Grazer Bürgerbefragung schafft Rechtsprobleme

Die Bürgerbefragung in Graz zu den Themen Umweltzone und Reininghausgründe könnte rechtswidrig gewesen sein - zu diesem Schluss kommt die österreichische Datenschutzkommission. Anlass dazu gab die Beschwerde eines Grazers.

Der schon weithin bekannte Beschwerdeführer - der ehemalige Kandidat für die Bundespräsidentenwahl, Wolfgang Pöltl - hatte sich an die Datenschutzkommission gewandt, weil er sich durch die Verwendung seiner Daten im Zuge der Bürgerbefragung in seinen Persönlichkeitsrechten verletzt gefühlt hatte. Datenschutzrechtliche Bedenken gab es aber auch schon vor der Befragung - mehr dazu in Datenschutz: Bürgerbefragung „schäbig“.

Zugriff auf das Melderegister rechtswidrig

Mit dem nun vorliegenden Bescheid scheinen die Bedenken nun aber amtlich zu sein: Demnach hätte der Zugriff auf das Melderegister, in dem die wichtigen persönlichen Daten der Bürger - wie etwa Name, Geburtsdatum oder Wohnort - gespeichert sind, nicht erfolgen dürfen.

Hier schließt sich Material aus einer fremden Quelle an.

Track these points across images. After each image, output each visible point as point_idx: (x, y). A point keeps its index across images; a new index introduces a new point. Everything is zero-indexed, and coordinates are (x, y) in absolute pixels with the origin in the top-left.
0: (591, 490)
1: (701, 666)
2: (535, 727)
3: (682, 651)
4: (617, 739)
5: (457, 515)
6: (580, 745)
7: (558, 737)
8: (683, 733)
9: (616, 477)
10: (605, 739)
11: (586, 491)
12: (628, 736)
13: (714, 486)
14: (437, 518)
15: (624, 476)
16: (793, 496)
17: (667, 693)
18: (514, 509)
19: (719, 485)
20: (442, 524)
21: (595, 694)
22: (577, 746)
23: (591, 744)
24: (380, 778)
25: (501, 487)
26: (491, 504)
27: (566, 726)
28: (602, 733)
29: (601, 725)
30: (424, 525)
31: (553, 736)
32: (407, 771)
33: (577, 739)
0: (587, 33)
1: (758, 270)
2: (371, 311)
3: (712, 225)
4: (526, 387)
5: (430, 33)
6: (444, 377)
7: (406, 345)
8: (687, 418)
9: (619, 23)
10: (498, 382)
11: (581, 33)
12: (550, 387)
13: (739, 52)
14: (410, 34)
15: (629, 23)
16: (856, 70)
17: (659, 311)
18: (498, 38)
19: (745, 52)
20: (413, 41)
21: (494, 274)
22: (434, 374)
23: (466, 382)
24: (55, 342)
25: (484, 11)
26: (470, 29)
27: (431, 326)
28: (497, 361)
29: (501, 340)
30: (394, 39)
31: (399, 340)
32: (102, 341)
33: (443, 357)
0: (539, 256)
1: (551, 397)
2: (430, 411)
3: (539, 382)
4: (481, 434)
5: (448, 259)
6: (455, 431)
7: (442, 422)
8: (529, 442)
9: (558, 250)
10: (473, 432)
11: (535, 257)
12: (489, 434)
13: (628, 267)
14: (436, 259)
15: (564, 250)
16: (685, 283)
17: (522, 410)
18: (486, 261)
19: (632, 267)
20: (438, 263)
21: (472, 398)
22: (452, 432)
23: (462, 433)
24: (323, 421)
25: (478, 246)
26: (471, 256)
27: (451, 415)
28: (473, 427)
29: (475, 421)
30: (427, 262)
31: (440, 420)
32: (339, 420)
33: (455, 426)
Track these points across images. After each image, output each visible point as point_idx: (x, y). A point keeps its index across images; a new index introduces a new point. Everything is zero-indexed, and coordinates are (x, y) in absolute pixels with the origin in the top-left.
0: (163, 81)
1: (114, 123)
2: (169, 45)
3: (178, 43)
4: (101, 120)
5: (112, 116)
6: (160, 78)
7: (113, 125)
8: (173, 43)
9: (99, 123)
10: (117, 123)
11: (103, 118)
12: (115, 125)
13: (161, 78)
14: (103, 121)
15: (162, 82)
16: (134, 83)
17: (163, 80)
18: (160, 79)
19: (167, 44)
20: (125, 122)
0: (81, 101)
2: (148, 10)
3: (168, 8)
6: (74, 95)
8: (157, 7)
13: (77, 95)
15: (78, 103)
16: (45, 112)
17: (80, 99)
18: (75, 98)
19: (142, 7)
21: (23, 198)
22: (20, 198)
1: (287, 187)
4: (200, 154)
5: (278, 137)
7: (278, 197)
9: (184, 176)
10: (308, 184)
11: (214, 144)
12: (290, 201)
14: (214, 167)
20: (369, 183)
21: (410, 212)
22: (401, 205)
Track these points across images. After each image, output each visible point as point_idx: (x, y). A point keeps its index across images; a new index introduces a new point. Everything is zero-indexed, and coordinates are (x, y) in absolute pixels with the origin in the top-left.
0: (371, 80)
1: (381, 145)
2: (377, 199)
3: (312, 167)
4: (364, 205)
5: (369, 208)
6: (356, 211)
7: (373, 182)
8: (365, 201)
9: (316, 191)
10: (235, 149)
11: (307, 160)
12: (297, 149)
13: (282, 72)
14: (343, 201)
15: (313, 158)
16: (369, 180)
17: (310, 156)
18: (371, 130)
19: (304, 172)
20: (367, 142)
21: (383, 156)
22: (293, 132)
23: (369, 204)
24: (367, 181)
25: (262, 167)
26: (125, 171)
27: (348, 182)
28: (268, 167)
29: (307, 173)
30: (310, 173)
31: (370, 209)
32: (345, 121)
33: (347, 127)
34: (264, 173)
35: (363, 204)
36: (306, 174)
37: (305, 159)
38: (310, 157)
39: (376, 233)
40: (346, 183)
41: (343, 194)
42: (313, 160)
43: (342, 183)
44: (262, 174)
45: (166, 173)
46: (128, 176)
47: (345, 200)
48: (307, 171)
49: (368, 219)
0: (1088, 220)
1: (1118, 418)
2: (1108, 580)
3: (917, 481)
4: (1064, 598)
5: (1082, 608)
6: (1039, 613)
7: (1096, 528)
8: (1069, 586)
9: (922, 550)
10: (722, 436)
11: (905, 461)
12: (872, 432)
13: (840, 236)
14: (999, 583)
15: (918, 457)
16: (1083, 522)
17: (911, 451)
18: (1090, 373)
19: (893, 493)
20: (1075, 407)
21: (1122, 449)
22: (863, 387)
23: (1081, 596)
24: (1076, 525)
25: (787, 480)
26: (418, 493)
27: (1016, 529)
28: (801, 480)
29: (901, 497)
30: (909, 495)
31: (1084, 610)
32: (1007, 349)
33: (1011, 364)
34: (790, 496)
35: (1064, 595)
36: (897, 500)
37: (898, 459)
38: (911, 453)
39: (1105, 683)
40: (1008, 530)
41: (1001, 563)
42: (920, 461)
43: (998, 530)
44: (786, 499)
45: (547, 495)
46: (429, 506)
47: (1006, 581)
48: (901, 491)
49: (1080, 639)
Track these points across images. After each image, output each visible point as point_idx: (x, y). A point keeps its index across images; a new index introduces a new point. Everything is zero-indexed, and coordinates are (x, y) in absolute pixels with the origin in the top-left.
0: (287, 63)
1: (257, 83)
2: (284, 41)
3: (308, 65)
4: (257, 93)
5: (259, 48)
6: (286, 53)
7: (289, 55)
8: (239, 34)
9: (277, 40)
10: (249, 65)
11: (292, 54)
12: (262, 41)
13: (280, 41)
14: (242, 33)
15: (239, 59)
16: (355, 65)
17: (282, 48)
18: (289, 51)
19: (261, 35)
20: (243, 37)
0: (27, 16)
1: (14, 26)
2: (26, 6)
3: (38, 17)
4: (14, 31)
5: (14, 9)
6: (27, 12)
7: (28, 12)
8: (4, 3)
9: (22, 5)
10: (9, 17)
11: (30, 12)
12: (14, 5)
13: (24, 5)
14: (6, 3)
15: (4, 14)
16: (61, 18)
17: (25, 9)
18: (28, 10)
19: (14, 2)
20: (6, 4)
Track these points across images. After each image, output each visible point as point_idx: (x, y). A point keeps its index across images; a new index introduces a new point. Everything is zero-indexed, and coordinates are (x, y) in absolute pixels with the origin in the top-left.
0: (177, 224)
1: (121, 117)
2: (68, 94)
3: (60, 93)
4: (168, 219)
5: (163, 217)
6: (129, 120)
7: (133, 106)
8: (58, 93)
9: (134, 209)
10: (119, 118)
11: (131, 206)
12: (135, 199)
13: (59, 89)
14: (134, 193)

In ihrem 20-seitigen Bescheid erklärt die Datenschutzkommission auch warum: Bei der Bürgerbefragung handelt es sich nämlich nicht - wie etwa bei einer Volksabstimmnung - um ein gesetzlich verankertes, politisches Instrument, sondern um eine Art privatwirtschaftliche „Meinungsumfrage“, die per Gesetz keinerlei Verbindlichkeiten mit sich bringe.

Bürgerbefragung Graz

ORF

Um die Bürger zu erreichen, griff die Stadt Graz auf das Melderegister zurück

Grazer droht mit weiterer Klage

Auf dieser Grundlage hat der Grazer Wolfgang Pöltl eigenen Angaben zufolge diese Woche eine Unterlassungsaufforderung an das Büro des Bürgermeisters Siegfried Nagl (ÖVP) geschickt. Dieser habe ab Zustellung acht Tage Zeit, sie zu unterschreiben; ansonsten werde er eine Unterlassungsklage einbringen, so Pöltl.

Soweit werde es nach Auskunft des Bürgermeisterbüros aber nicht kommen: Man wolle die rechtlichen Bedenken ernst nehmen und bis zur Klärung der Sachlage von weiteren geplanten Bürgerbefragungen absehen.

Bürgerbefragung soll legitimiert werden

Sehr wohl werde man die juristische Abteilung mit einer Gegenschrift beauftragen, den Akt eventuell auch an den Verfassungsgerichtshof weiterleiten und um Klärung bitten. Die bessere Lösung sei allerdings, so Nagl-Sprecher Thomas Rajakovics, eine rasche Einigung in Sachen direkter Demokratie, an der derzeit auf Bundesebene auch gearbeitet werde, denn im Rahmen des so genannten Demokratiepakets könne man derartige Instrumente wie die Bürgerbefragung in einen rechtlich einwandfreien Rahmen betten.

Nicht die erste Klage des Grazers

Es ist nicht das erste Mal, dass Wolfgang Pöltl rechtlich gegen das Grazer Rathaus vorgeht: Zuletzt blitzte er mit einer Strafanzeige gegen Nagl, den Magistratsdirektor Martin Haidvogl und eine weitere Magistratsmitarbeiterin aber ab. Die Staatsanwaltschaft Graz hatte das Verfahren wegen Täuschung und Untreue gegen die Genannten bereits Anfang Dezember eingestellt. Eine Wiederaufnahme strebt Pöltl eigenen Angaben zufolge nicht an.